(Beginning of DATA RECORDS)

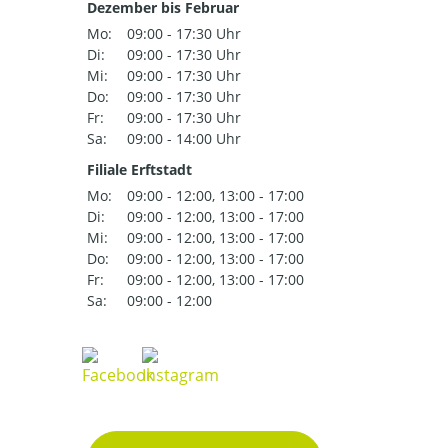
Dezember bis Februar
Mo:
09:00 - 17:30 Uhr
Di:
09:00 - 17:30 Uhr
Mi:
09:00 - 17:30 Uhr
Do:
09:00 - 17:30 Uhr
Fr:
09:00 - 17:30 Uhr
Sa:
09:00 - 14:00 Uhr
Filiale Erftstadt
Mo:
09:00 - 12:00, 13:00 - 17:00
Di:
09:00 - 12:00, 13:00 - 17:00
Mi:
09:00 - 12:00, 13:00 - 17:00
Do:
09:00 - 12:00, 13:00 - 17:00
Fr:
09:00 - 12:00, 13:00 - 17:00
Sa:
09:00 - 12:00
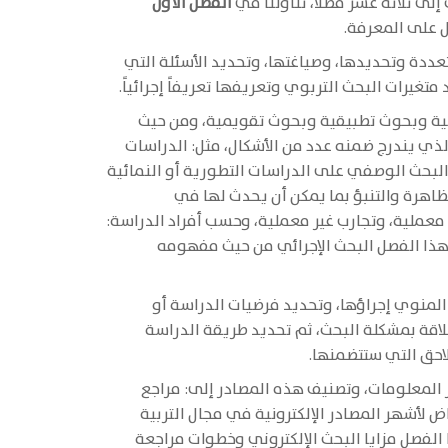
لى ثلاثة عشر فصلاً، تناولنا في
الفصل الأول
ل على المعرفة.
متعددة وتحديدها، وصياغتها، وتحديد الأسئلة التي
يرات البحث التربوي وتعريفها تعريفاً إجرائياً.
سية وبحوث تطبيقية وبحوث تقويمية، ومن حيث
ي يندرج ضمنه عدد من الأشكال، مثل: الدراسات
ل البحث الوصفي على الدراسات التطورية أو النمائية
ظاهرة والتنبؤ بما يمكن أن يحدث لها في
معملية، وتجارب غير معملية، وحسب أفراد الدراسة:
هذا الفصل البحث الإجرائي من حيث مفهومه
 المنوي إجراؤها، وتحديد فرضيات الدراسة أو
علاقة بمشكلة البحث، ثم تحديد طريقة الدراسة
لاحق التي ستتضمنها.
 المعلومات، وتصنيف هذه المصادر إلى: مراجع
ض لأشهر المصادر الإلكترونية في مجال التربية
ا الفصل مزايا البحث الإلكتروني وخطوات مراجعة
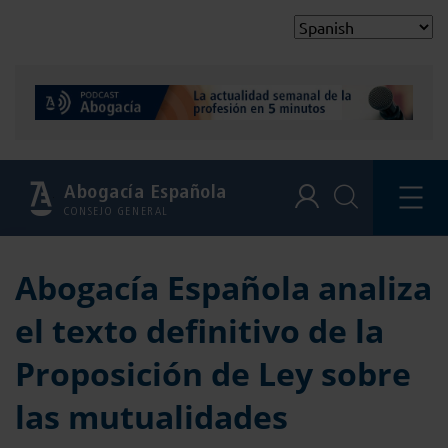
Abogacía Española
CONSEJO GENERAL
Abogacía Española analiza
el texto definitivo de la
Proposición de Ley sobre
las mutualidades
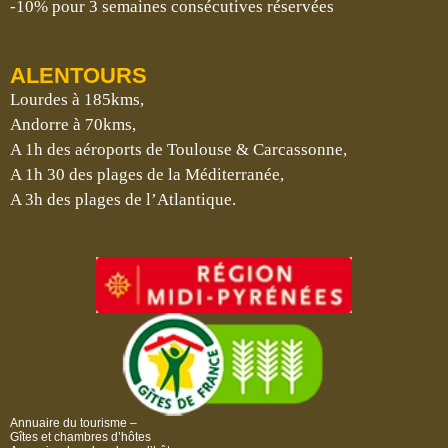
-10% pour 3 semaines consécutives réservées
ALENTOURS
Lourdes à 185kms,
Andorre à 70kms,
A 1h des aéroports de Toulouse & Carcassonne,
A 1h 30 des plages de la Méditerranée,
A 3h des plages de l’Atlantique.
Annuaire du tourisme –
Gîtes et chambres d’hôtes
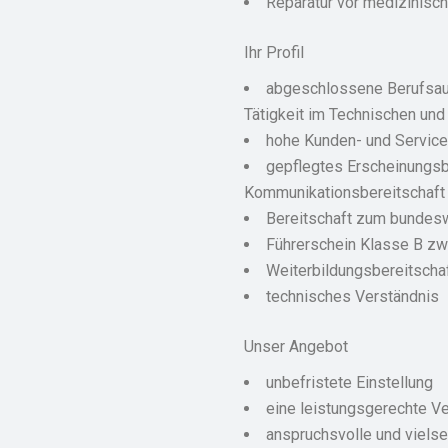
Reparatur vor medizinisc
Ihr Profil
abgeschlossene Berufsaus
Tätigkeit im Technischen und
hohe Kunden- und Service
gepflegtes Erscheinungsbi
Kommunikationsbereitschaft
Bereitschaft zum bundesw
Führerschein Klasse B zw
Weiterbildungsbereitscha
technisches Verständnis
Unser Angebot
unbefristete Einstellung
eine leistungsgerechte V
anspruchsvolle und vielse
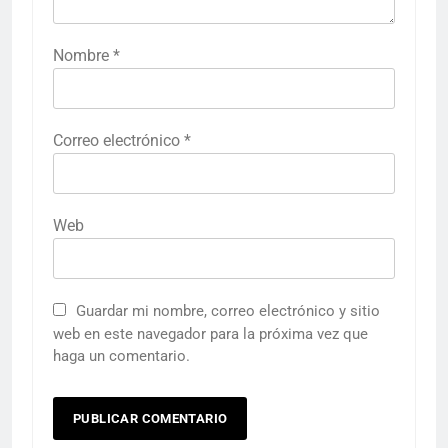
Nombre
*
Correo electrónico
*
Web
Guardar mi nombre, correo electrónico y sitio
web en este navegador para la próxima vez que
haga un comentario.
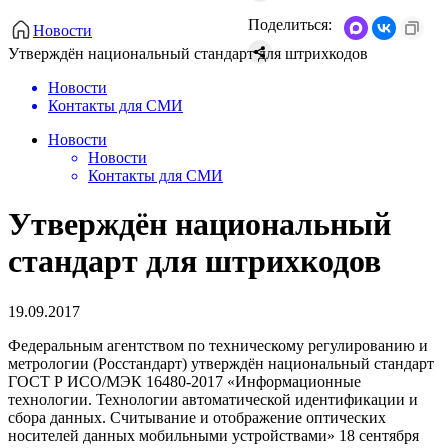
Поделиться:
Новости
Утверждён национальный стандарт для штрихкодов
Новости
Контакты для СМИ
Новости
Новости
Контакты для СМИ
Утверждён национальный
стандарт для штрихкодов
19.09.2017
Федеральным агентством по техническому регулированию и
метрологии (Росстандарт) утверждён национальный стандарт
ГОСТ Р ИСО/МЭК 16480-2017 «Информационные
технологии. Технологии автоматической идентификации и
сбора данных. Считывание и отображение оптических
носителей данных мобильными устройствами» 18 сентября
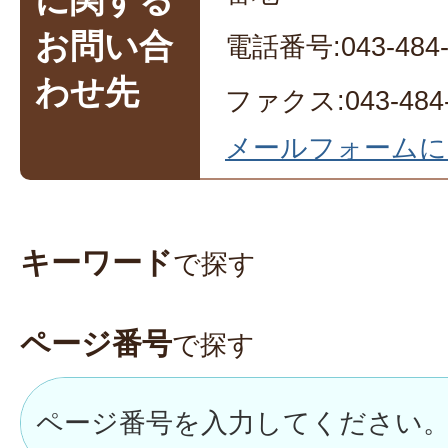
お問い合
電話番号:043-484-
わせ先
ファクス:043-484-
メールフォームに
キーワード
で探す
ページ番号
で探す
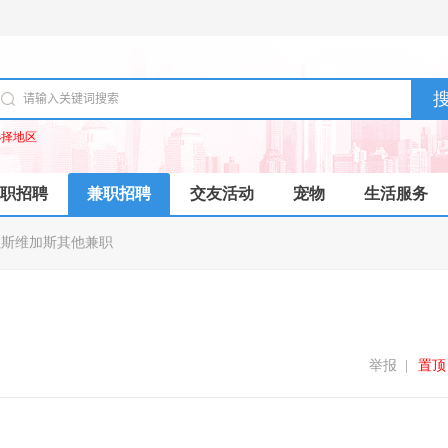
选择地区
职招聘
兼职招聘
交友活动
宠物
生活服务
拉斯维加斯其他兼职
举报
|
置顶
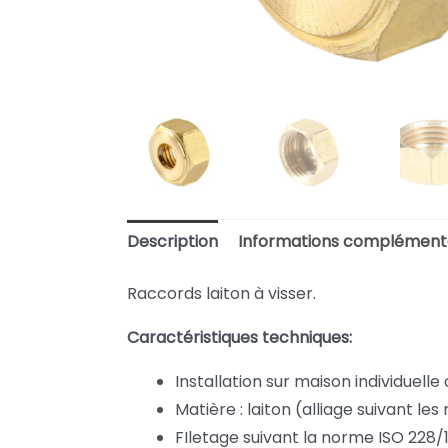
Description
Informations complément
Raccords laiton à visser.
Caractéristiques techniques:
Installation sur maison individuelle 
Matière : laiton (alliage suivant le
FIletage suivant la norme ISO 228/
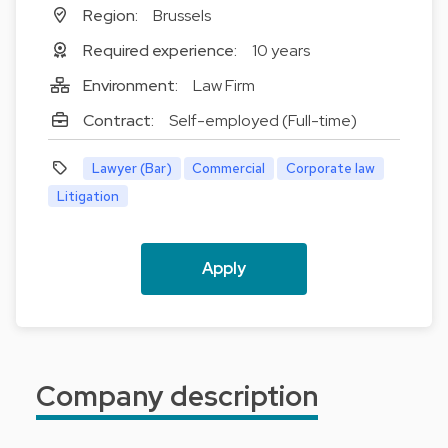
Region:
Brussels
Required experience:
10 years
Environment:
Law Firm
Contract:
Self-employed (Full-time)
Lawyer (Bar)
Commercial
Corporate law
Litigation
Apply
Company description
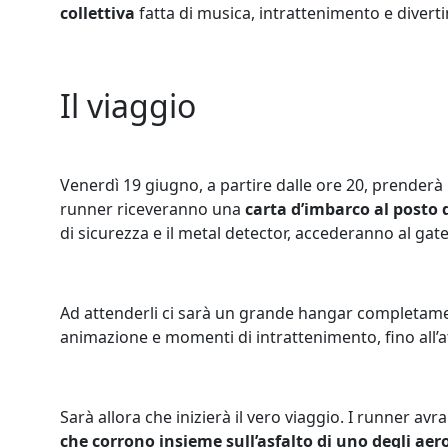
collettiva
fatta di musica, intrattenimento e diverti
Il viaggio
Venerdì 19 giugno, a partire dalle ore 20, prenderà i
runner riceveranno una
carta d’imbarco al posto 
di sicurezza e il metal detector, accederanno al gat
Ad attenderli ci sarà un grande hangar completament
animazione e momenti di intrattenimento, fino all’at
Sarà allora che inizierà il vero viaggio. I runner a
che corrono insieme sull’asfalto di uno degli aerop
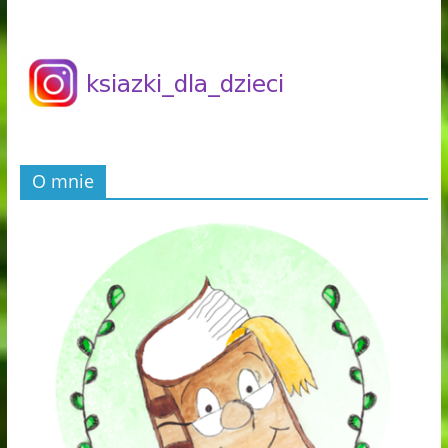
O mnie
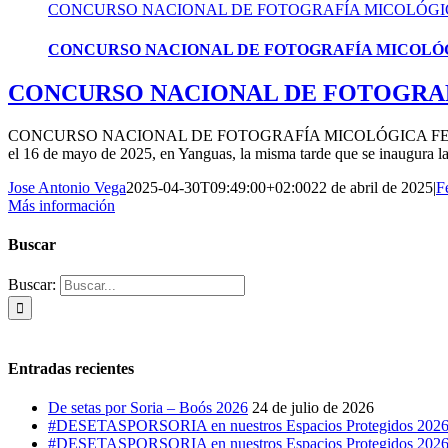
CONCURSO NACIONAL DE FOTOGRAFÍA MICOLÓGICA
CONCURSO NACIONAL DE FOTOGRAFÍA MICOLÓGIC
CONCURSO NACIONAL DE FOTOGRAFÍ
CONCURSO NACIONAL DE FOTOGRAFÍA MICOLÓGICA FERIA DE TIER
el 16 de mayo de 2025, en Yanguas, la misma tarde que se inaugura la 
Jose Antonio Vega
2025-04-30T09:49:00+02:00
22 de abril de 2025
|
F
Más información
Buscar
Buscar:
Entradas recientes
De setas por Soria – Boós 2026
24 de julio de 2026
#DESETASPORSORIA en nuestros Espacios Protegidos 2026: C
#DESETASPORSORIA en nuestros Espacios Protegidos 2026: M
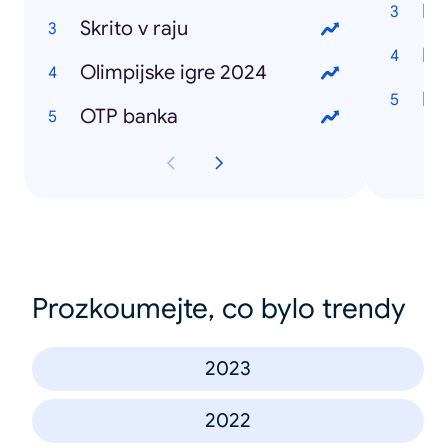
Do
Skrito v raju
Ba
Olimpijske igre 2024
Ra
OTP banka
Prozkoumejte, co bylo trendy
2023
2022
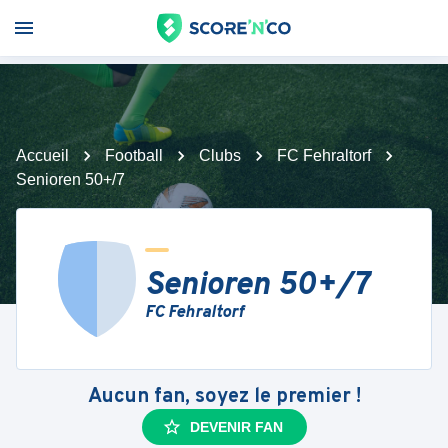
Accueil
Football
Clubs
FC Fehraltorf
Senioren 50+/7
Senioren 50+/7
FC Fehraltorf
Aucun fan, soyez le premier !
DEVENIR FAN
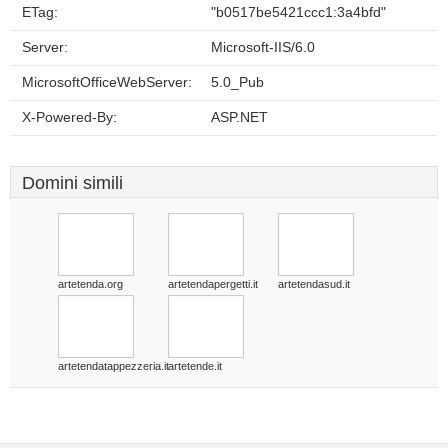
ETag:
"b0517be5421ccc1:3a4bfd"
Server:
Microsoft-IIS/6.0
MicrosoftOfficeWebServer:
5.0_Pub
X-Powered-By:
ASP.NET
Domini simili
artetenda.org
artetendapergetti.it
artetendasud.it
artetendatappezzeria.it
artetende.it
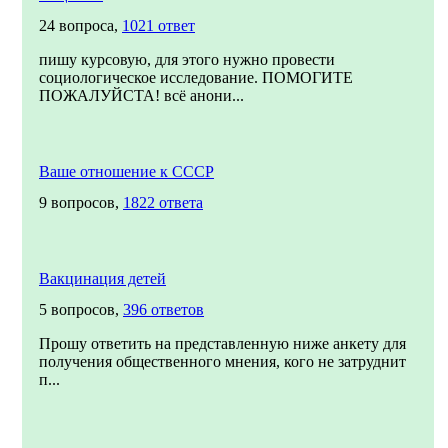
24 вопроса,
1021 ответ
пишу курсовую, для этого нужно провести
социологическое исследование. ПОМОГИТЕ
ПОЖАЛУЙСТА! всё анони...
Ваше отношение к СССР
9 вопросов,
1822 ответа
Вакцинация детей
5 вопросов,
396 ответов
Прошу ответить на представленную ниже анкету для
получения общественного мнения, кого не затруднит
п...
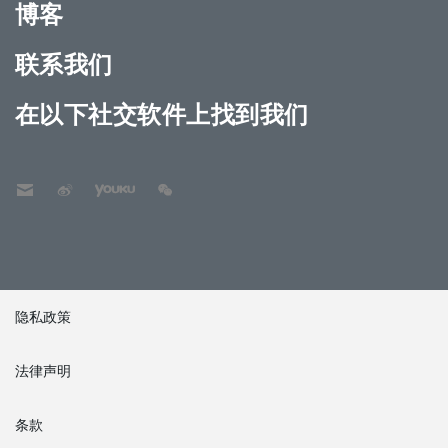
博客
联系我们
在以下社交软件上找到我们
隐私政策
法律声明
条款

(End of DATA RECORDS)

What you return should be exactly the lines above, starting at the one with "معملية، وتجارب غير" and ending at the one with "ض لأشهر المصادر الإلكترونية في مجال التربية", and nothing else.

SOLUTION TO THE EXERCISE.
معملية، وتجارب غير معملية، وحسب أفراد الدراسة:
هذا الفصل البحث الإجرائي من حيث مفهومه
 المنوي إجراؤها، وتحديد فرضيات الدراسة أو
علاقة بمشكلة البحث، ثم تحديد طريقة الدراسة
لاحق التي ستتضمنها.
 المعلومات، وتصنيف هذه المصادر إلى: مراجع
ض لأشهر المصادر الإلكترونية في مجال التربية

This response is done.